EXERCISE INSTRUCTIONS:
1 > Answer the following questions about the thread on prefix caching, giving each answer on its own line and marking it with the matching letter.
(a) According to EricLBuehler, what are the three tiers for the prefix caches?
(b) Which vision model is EricLBuehler working on in #351?
(c) What will #366 enable users to do with prior prefix caches?
2 > From the thread on prefix caching, copy the passage that begins at the words "I have a question" and stops after the words "memory pressure already.".

EXTRACT TO READ:
--------

We do use an eviction algorithm to do this, so it will keep only some prefixes in the device memory. In fact, #366 will enable you to write out prior prefix caches and use them at a later date.

polarathene commented 3 months ago

That is, we match the prefix of an input sequence and re-use its cache.

I assume that's different from semantic caching? Where they note when it's beneficial to have that caching vs not (the same query to intentionally produce a different response, rather than return a cached one).

https://github.com/EricLBuehler/mistral.rs/pull/350#issuecomment-2144124121 suggests that it might actually be intended to cache the same response? Just perhaps not as adept as having the caching delegated to Qdrant like that linked article describes?

joshpopelka20 commented 3 months ago

Thanks for working on these changes! I'm really looking forward to testing #350.

I have a question about #366. I see the cache is being saved to disk. Based on my understanding, my concern here is that the prefix cache will save us some latency from moving the data from device memory to the tensors (i.e., memory bandwidth), but reading from disk has a much higher latency than memory bandwidth. Am I missing something?

polarathene commented 3 months ago

but reading from disk has a much higher latency than memory bandwidth. Am I missing something?

If disk reads are frequent, that data should be in memory as a buffer/cache by the OS, provided the system isn't under memory pressure already.

You should be able to verify that with slower time for the initial read, but any subsequent reads should be quick. But if the data read is frequently updated and not partitioned into smaller segments then I guess that might not apply 🤷‍♂️

In that sort of scenario you could possibly use Redis or similar for cache, with disk backing for less frequently accessed items.

EricLBuehler commented 3 months ago

The disk is much slower, but the sequences there would be ones low on the LRU order, so it shouldn't incur a repetitive cost. There would be 3 tiers for the prefix caches, by LRU: in device memory, in CPU memory, on disk (perhaps backed by Redis in the future).

joshpopelka20 commented 3 months ago

Thanks for that explanation. It makes sense to me now. Also, it does seem like a nice use case for Redis. Looking forward to that future change if you choose to go that route.

EricLBuehler commented 3 months ago

Yeah, I'll look into that! I'm still working on #350, and I made some progress so now it is almost working. After I merge that, I'll apply the changes to #366 and work on Redis support.

However, my focus right now is getting a vision model (I'm working on Phi 3 Vision in #351), and it is almost ready! Hopefully I can merge that this week.

--------

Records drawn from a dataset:
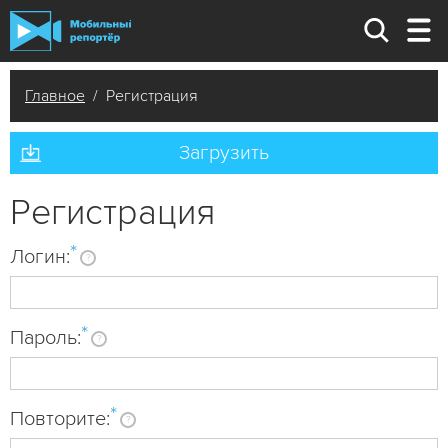
Главное
/ Регистрация
Загрузить
Регистрация
*
Логин:
?
*
Пароль:
?
*
Повторите:
?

--------

LIST OF SOLUTIONS:
1 >
(a) In device memory, in CPU memory, and on disk.
(b) Phi 3 Vision.
(c) Write out prior prefix caches and use them at a later date.

2 >
I have a question about #366. I see the cache is being saved to disk. Based on my understanding, my concern here is that the prefix cache will save us some latency from moving the data from device memory to the tensors (i.e., memory bandwidth), but reading from disk has a much higher latency than memory bandwidth. Am I missing something?

polarathene commented 3 months ago

but reading from disk has a much higher latency than memory bandwidth. Am I missing something?

If disk reads are frequent, that data should be in memory as a buffer/cache by the OS, provided the system isn't under memory pressure already.